Apa dan bagaimana hasilnya setelah Anda mempraktikkan keempatnya. Kalau sudah tahu kondisi kelas, terus keempat aspek tersebut berhasil Anda terapkan, murid bukan hanya pintar dan sukses, tapi juga kreatif, peka dengan sekitar.
Kelas pun akan jadi terasa menyenangkan untuk belajar. Untuk mengembangkan performa kelas, Anda harus punya sekaligus memahami tujuan dan obyektif. Saya jelaskan maksud keduanya.
Untuk definisinya, keduanya bermakna target yang ingin dicapai seseorang, khususnya guru. Bedanya, tujuan biasanya lebih umum untuk meraih prestasi dengan usaha tertentu. Sedangkan obyektif targetnya lebih spesifik.
Untuk kenampakan (bukan penampakan ya?), tujuan ndak kelihatan dan ndak bisa diukur. Kalau obyektif bisa diukur dan dilihat.
Soal waktu, tujuan seringkali lebih lama diraih, sedangkan obyektif dicapai dalam waktu dekat.
Contoh tujuan: Saya mau sukses sebagai ilmuwan bidang teknik dan bisa menemukan hal yang belum pernah ditemukan.

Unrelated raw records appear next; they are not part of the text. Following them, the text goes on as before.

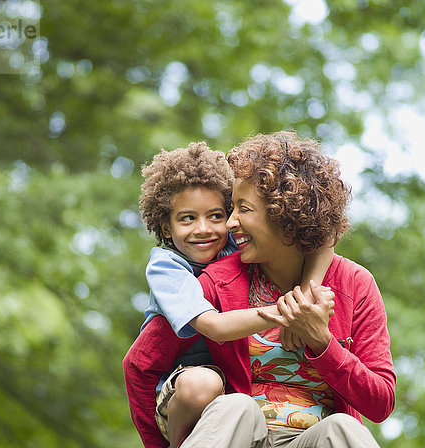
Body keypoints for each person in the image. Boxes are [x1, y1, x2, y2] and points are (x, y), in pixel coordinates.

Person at [124, 131, 396, 448]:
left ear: (284, 214)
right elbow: (141, 365)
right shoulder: (216, 279)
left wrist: (321, 341)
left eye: (243, 209)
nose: (228, 223)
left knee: (342, 428)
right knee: (236, 407)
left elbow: (380, 403)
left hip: (311, 440)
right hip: (241, 437)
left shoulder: (354, 284)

Jadi ilmuwan sekaligus penemu. (targetnya bisa sekian bulan atau tahun lagi)
Contoh obyektif: Saya ingin menyelesaikan laporan tentang hasil temuan saya minggu ini.
Sebelum ngajar, pikirkan beberapa hal ini agar bisa tahu tujuan dan obyektif Anda;
Pertama, apa yang Anda inginkan dari murid-murid (nilai bagus saja atau pemahaman, atau keduanya)?
Kedua, apa materi dan keterampilan yang cocok untuk mereka?
Ketiga, apa dan bagaimana cara membuktikan kalau hasil belajar mereka sudah sesuai dengan target?